Nearby, in a yellow canvas village, more than two hundred orphans no longer know who or what, they are waiting. The night spreads its shroud over the circus of Korem. Night of insomnia or peopled with nightmares on the wet and icy earth. The frost shines under the moon. Here the curfew makes no sense. Under the tents, the howling of the air currents stifles groans and dreams.

The dead child in her arms

At 6:30 a.m., the sky turns white. Outside the Shelter, the piles are falling apart. The gray silhouettes unfold carefully. The refugees rise with the day. Here and there, the death of one of their number wakes them up. He is a father, a mother, a child whose last breath was frozen in the night. On the horizon, the sun sets the mountain crests ablaze. On the ground, myriads of individual hearths glow red and cakes pile up. Makeshift stretchers and bodies of children in the cradle of paternal arms thread their way through the maze of the camp and converge towards the morgue, a plastic cube set up below.

How can we forget the look of Jébré the orphan, how can we forget the long walk from the father to the dead child?

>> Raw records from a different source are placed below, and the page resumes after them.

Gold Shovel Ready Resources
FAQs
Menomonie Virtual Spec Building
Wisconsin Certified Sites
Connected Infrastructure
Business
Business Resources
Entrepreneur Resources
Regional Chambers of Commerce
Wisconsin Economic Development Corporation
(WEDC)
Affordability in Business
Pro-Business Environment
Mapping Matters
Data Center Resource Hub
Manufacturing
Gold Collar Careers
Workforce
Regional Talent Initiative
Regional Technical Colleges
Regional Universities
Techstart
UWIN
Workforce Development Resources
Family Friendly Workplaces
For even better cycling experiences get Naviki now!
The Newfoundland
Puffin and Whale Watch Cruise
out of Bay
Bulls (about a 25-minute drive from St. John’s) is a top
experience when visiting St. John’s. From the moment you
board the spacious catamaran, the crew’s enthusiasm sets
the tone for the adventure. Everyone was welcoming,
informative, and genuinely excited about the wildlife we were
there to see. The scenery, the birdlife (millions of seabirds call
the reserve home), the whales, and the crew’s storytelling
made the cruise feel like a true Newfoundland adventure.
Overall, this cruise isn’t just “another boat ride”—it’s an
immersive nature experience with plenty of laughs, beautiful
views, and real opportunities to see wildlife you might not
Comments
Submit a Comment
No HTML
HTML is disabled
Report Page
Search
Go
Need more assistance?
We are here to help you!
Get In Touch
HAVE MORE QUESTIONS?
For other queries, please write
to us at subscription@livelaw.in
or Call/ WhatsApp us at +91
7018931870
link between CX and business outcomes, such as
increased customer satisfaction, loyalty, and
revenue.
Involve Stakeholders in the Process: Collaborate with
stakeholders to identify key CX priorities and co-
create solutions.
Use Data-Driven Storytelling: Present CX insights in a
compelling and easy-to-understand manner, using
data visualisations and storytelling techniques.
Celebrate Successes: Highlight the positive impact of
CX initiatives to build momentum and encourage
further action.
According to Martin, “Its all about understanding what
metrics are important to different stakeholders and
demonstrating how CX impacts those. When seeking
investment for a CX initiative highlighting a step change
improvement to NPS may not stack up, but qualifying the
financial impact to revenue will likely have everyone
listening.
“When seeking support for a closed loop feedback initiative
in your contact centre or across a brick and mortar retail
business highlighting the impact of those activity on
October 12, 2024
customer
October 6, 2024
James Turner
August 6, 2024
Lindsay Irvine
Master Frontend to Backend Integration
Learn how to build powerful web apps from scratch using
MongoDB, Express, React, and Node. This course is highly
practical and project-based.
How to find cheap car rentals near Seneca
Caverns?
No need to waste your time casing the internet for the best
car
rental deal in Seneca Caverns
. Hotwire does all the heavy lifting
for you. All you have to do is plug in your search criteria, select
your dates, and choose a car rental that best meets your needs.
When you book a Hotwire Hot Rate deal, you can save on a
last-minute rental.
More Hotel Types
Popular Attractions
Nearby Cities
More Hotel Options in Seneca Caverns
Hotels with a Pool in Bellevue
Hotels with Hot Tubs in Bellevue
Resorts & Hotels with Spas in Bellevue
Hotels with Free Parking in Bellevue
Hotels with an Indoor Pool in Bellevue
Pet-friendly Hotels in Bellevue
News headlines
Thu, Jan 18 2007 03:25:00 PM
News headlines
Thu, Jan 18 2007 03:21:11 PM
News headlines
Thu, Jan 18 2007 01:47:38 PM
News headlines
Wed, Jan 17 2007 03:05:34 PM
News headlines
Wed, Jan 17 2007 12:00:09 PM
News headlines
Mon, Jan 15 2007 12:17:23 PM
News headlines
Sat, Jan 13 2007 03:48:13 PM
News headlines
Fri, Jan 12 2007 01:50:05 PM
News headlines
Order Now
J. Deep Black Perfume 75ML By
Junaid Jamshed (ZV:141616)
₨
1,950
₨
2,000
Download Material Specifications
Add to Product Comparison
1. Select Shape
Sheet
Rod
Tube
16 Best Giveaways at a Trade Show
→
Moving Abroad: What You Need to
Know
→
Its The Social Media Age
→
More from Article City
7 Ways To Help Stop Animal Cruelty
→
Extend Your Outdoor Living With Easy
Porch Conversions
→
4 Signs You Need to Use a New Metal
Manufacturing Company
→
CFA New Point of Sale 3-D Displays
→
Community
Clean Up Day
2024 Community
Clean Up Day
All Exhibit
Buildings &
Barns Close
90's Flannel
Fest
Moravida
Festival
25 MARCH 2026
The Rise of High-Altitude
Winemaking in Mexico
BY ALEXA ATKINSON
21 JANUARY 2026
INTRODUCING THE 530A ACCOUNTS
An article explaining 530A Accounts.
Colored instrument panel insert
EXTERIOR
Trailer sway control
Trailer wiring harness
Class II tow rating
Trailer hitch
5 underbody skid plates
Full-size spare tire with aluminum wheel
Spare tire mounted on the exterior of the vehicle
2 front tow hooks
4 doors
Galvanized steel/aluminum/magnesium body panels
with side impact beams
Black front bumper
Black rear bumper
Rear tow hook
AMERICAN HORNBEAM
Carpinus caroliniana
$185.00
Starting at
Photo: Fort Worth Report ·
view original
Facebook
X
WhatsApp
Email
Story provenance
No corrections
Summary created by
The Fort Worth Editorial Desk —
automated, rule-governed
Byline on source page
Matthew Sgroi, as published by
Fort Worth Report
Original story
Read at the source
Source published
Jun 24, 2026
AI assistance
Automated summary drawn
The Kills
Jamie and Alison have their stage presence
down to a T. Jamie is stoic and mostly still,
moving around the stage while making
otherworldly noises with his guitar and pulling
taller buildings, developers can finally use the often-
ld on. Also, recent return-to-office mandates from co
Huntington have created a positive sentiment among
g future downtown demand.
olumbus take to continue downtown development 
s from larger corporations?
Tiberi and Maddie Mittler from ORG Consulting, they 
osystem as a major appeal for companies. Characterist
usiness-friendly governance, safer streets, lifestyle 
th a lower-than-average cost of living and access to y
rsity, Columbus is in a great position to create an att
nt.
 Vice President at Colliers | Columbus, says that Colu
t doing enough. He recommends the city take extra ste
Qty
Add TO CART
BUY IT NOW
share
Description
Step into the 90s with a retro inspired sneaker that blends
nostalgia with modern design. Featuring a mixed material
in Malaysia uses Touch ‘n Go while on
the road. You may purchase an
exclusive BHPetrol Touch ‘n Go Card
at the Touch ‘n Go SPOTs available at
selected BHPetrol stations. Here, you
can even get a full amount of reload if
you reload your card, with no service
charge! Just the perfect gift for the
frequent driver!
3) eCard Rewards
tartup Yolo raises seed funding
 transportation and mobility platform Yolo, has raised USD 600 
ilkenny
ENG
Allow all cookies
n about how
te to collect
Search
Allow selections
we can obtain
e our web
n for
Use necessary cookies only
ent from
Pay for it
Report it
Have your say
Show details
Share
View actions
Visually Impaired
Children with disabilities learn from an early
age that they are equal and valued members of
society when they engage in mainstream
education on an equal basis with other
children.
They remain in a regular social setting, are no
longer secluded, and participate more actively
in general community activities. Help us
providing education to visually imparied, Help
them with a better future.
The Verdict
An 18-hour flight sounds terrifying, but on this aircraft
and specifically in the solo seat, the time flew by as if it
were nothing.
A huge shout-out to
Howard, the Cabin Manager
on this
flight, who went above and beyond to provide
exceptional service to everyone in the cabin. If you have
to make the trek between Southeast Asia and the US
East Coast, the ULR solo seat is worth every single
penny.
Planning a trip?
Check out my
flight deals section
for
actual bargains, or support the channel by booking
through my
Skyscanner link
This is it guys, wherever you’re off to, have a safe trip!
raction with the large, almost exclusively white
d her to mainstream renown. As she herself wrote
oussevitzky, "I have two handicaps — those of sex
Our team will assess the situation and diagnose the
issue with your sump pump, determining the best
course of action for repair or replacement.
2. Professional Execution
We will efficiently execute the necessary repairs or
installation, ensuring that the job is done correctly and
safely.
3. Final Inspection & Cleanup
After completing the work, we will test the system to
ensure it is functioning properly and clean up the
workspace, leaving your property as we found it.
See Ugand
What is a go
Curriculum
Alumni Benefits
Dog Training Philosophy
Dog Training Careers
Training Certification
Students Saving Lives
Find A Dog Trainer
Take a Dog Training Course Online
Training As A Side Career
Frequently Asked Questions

While the officiants carry out the washing of the dead, the priests, mourners and families squat around. A stretcher comes out, a silent procession forms and moves away. Follows a father. Tall, with an impassive mask, he carries his child wrapped in a burlap bag on his forearms. Without a backward glance, he heads towards the hill, with a broad, almost aerial step. His wife and two little daughters accompany him. They go there, beyond the hill and the lake, far away, to bury their dead child and brother in the grove nestled at the foot of the mountain. Alone. There will be around twenty of them that morning for whom the grove will be the last shelter against suffering and hunger.

The camp comes alive. The autoclaves, hearths, clay ovens and makeshift forge smoke. Everyone is busy, life goes on for 52,000 refugees. In front of the infirmary where the doctors are waiting, the crowd is growing. More stretchers, motionless children, adults crawling in, wandering skeletons. The consultation will be long.

Off to the side, a 12-year-old boy asks for advice. He doesn't know who to contact. Huge eyes, features of feminine delicacy and nobility. It’s Jébré Tadik; his parents died in Korem. How can we forget the look of Jébré the orphan, how can we forget the long walk from the father to the dead child?

(1) Shelter: shelter, also designates the camp itself. (2) Save the Children Fund: English foundation ensuring the nutrition of children measuring less than 1.10 m (according to an agreement with the RRC, commission for the relief and rehabilitation of disaster-stricken populations) but biased towards helping the maximum number of people. (3) Openfield: literally, open field or open-air settlement area around the camp. (4) Farangi: this is how they designate, by a curious contraction of the word Frenchies, all people of the white race.